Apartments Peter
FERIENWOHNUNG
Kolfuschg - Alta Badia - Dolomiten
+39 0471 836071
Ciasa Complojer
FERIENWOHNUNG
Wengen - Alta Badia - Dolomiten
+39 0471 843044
+++
* Exercise prompt *
May I have the entries returned exactly, with every line in place?

* Response area *
Apartments Peter
FERIENWOHNUNG
Kolfuschg - Alta Badia - Dolomiten
+39 0471 836071
Ciasa Complojer
FERIENWOHNUNG
Wengen - Alta Badia - Dolomiten
+39 0471 843044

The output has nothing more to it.